REQUIRED ACTION: Can you switch "black bars" to "dark bands" everywhere it appears in the rows below and give back their lines with everything else unchanged and the pictures left out?

PROVIDED DATA:
*** Block opens ***

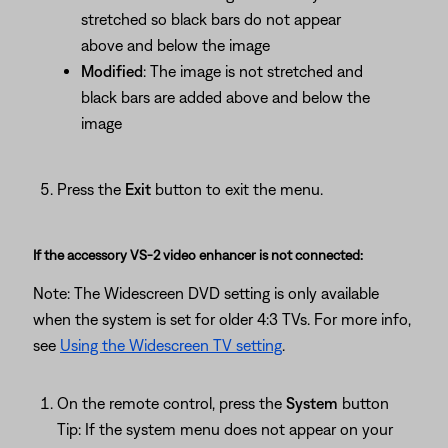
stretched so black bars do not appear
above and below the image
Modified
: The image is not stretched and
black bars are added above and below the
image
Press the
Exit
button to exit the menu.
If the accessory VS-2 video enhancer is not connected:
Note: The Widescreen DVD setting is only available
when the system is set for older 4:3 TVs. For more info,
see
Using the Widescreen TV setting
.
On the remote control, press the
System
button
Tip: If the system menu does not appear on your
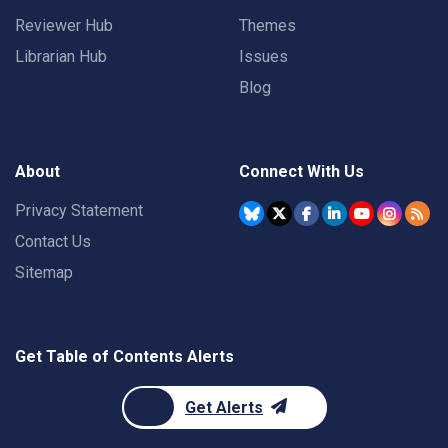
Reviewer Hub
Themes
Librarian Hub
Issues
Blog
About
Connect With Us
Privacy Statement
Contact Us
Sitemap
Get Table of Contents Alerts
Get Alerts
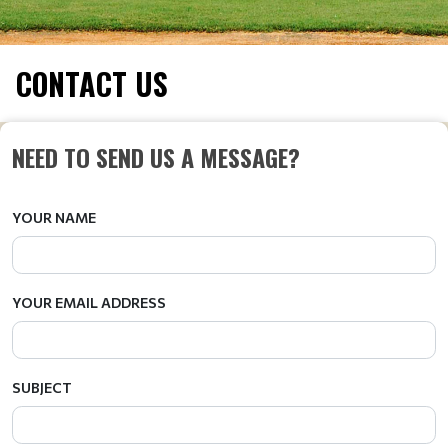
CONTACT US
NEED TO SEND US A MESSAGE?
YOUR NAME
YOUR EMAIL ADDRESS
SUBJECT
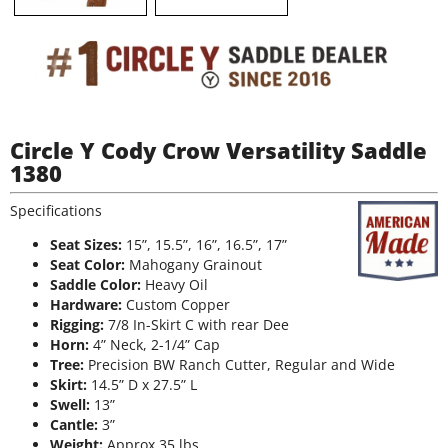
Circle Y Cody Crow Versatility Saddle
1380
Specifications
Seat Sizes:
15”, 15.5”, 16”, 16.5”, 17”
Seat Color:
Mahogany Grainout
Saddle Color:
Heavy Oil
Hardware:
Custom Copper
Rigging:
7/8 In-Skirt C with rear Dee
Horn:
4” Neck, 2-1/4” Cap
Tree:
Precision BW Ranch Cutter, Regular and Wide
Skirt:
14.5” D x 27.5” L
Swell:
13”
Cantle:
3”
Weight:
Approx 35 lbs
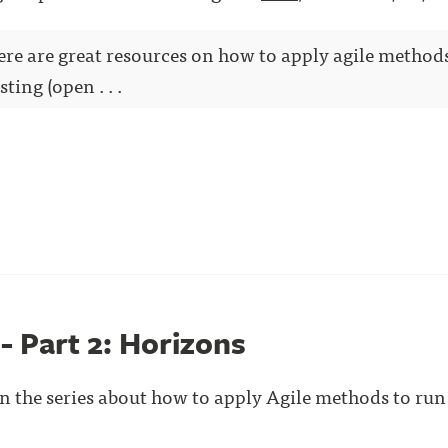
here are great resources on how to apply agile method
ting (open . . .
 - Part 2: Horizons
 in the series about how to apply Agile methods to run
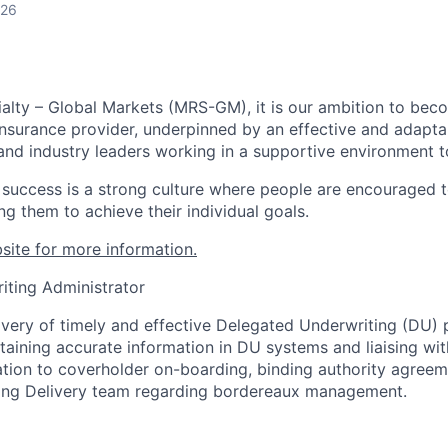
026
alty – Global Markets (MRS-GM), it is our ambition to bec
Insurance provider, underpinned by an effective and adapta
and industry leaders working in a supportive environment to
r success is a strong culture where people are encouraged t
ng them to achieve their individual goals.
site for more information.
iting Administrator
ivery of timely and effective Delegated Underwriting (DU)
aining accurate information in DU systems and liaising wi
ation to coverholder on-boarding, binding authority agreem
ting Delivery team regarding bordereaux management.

*** Block closes ***

RESULT BELOW:
stretched so dark bands do not appear
above and below the image
Modified
: The image is not stretched and
dark bands are added above and below the
image
Press the
Exit
button to exit the menu.
If the accessory VS-2 video enhancer is not connected:
Note: The Widescreen DVD setting is only available
when the system is set for older 4:3 TVs. For more info,
see
Using the Widescreen TV setting
.
On the remote control, press the
System
button
Tip: If the system menu does not appear on your
Reviewer Hub
Themes
Librarian Hub
Issues
Blog
About
Connect With Us
Privacy Statement
Contact Us
Sitemap
Get Table of Contents Alerts
Get Alerts
CONTACT US
NEED TO SEND US A MESSAGE?
YOUR NAME
YOUR EMAIL ADDRESS
SUBJECT
Circle Y Cody Crow Versatility Saddle
1380
Specifications
Seat Sizes:
15”, 15.5”, 16”, 16.5”, 17”
Seat Color:
Mahogany Grainout
Saddle Color:
Heavy Oil
Hardware:
Custom Copper
Rigging:
7/8 In-Skirt C with rear Dee
Horn:
4” Neck, 2-1/4” Cap
Tree:
Precision BW Ranch Cutter, Regular and Wide
Skirt:
14.5” D x 27.5” L
Swell:
13”
Cantle:
3”
Weight:
Approx 35 lbs
here are great resources on how to apply agile method
ting (open . . .
 - Part 2: Horizons
 in the series about how to apply Agile methods to run
026
alty – Global Markets (MRS-GM), it is our ambition to bec
Insurance provider, underpinned by an effective and adapta
and industry leaders working in a supportive environment to
r success is a strong culture where people are encouraged t
ng them to achieve their individual goals.
site for more information.
iting Administrator
ivery of timely and effective Delegated Underwriting (DU)
aining accurate information in DU systems and liaising wi
ation to coverholder on-boarding, binding authority agreem
ting Delivery team regarding bordereaux management.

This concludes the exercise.